Published: 21 February 2012
By Aidan White
The latest stunt by Dutch right-wing populist Gert Wilders has sparked a new row over hate-speech in Europe and exposed a weakness bordering upon cowardice in government of the Netherlands. The anti-migrant Freedom Party (PVV) led by Wilders has launched a web-site inviting people to “shop a migrant” by lodging complaints over people from East Europe in the country.
The European Union immediately condemned the site as a platform for intolerance. It asks people to enter their personal details anonymously and then to identify the problems – such as drunkenness, double parking and noise pollution – that they have with migrants.
The European Parliament has responded with a call for a debate in March over the site which many say is incitement to race hatred and ambassadors from 10 countries have urged the Dutch government to take action.
But worryingly there is no condemnation in Dutch government circles where the Prime Minister Mark Rutte has refused to comment saying last week that the work of individual political parties is not his business.
This feeble response is a fresh example of how some mainstream politicians in Europe are increasingly nervous about standing up to racist parties, particularly when they rely on their votes in parliament in support of unpopular austerity measures.
Shortly Rutte will be attempting to win parliamentary backing for 24bn Euro (£20bn; $32bn) worth of budget cuts and he will rely on Wilders' support to get the measures through.
The media-savvy Wilders is a master of manipulation of legal and political opportunities to spread his hate messages to the embarrassment of more democratic and traditional parties. Last year, he was acquitted over hate speech in a case over the controversial anti-Islam movie Fitna, which compared Islam to fascism and called for a ban of the Koran.
Like all populist players on the extreme right he taps into community uncertainty in hard times by blaming migrants, often the most vulnerable groups in society, for economic and social decline. But in the Netherlands as elsewhere the statistics don’t stack up for the racists who seek to make migrants scapegoats for unemployment and social problems.
Wilders helps drive negative media coverage of migrants and particularly those from Poland, the largest community in the migrant labour market, even though figures show that far from stealing jobs, they are the people who do the work that local people don’t want.

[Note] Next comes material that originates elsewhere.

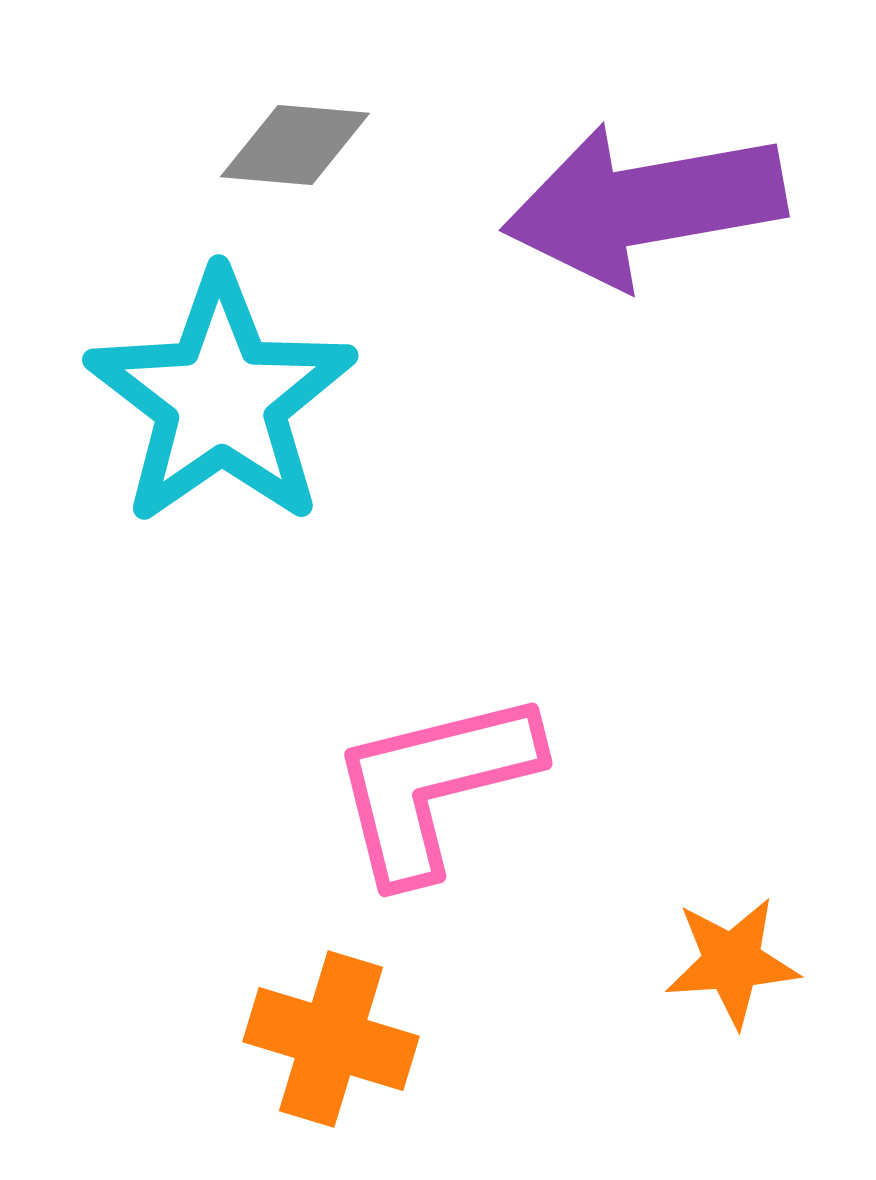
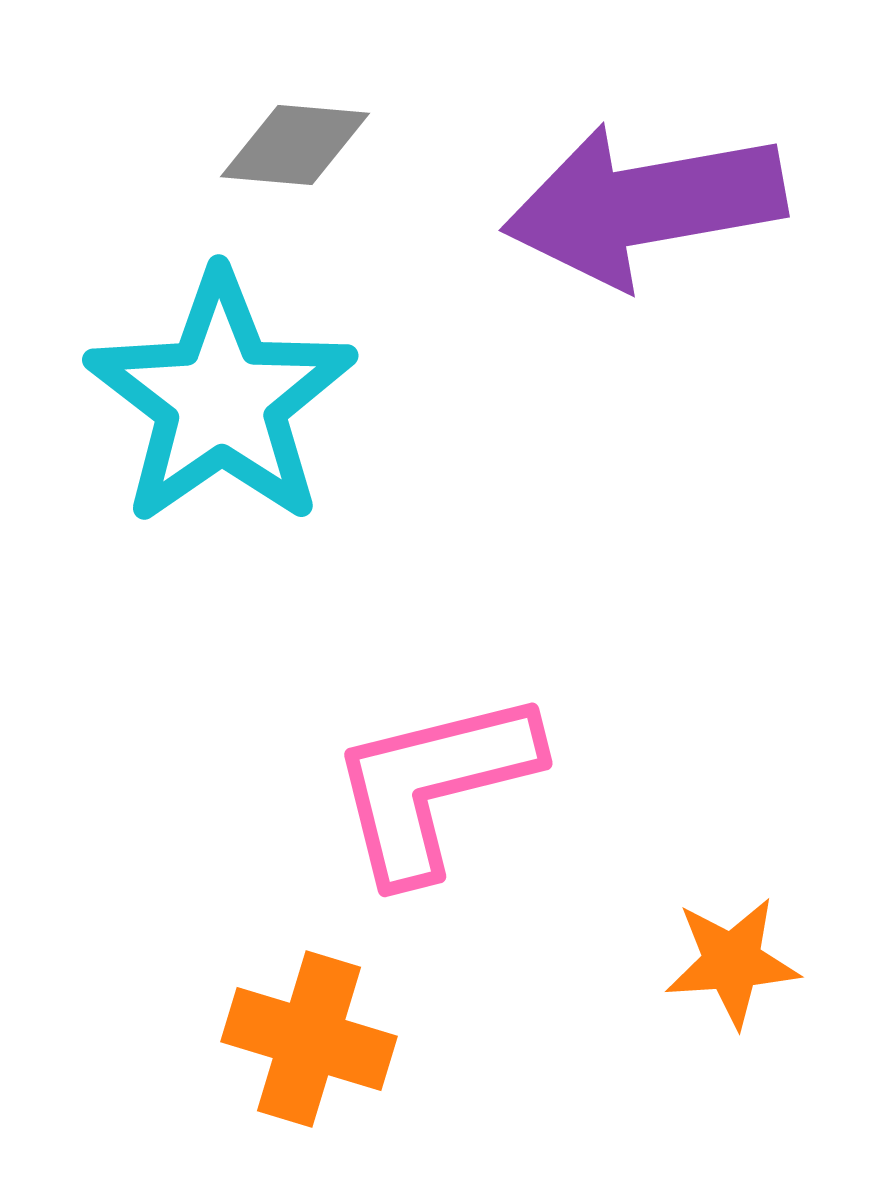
orange cross: moved 22 px left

Business leaders in the Netherlands say the government should take a hard line against the site warning that it can damage trade and economic relations with East European countries which are vital to the Dutch economy. The head of the Netherlands Confederation of Industry and Employers says the government should speak out and with more than 3,000 complaints already registered against the web-site there is powerful evidence that such a move would win public support.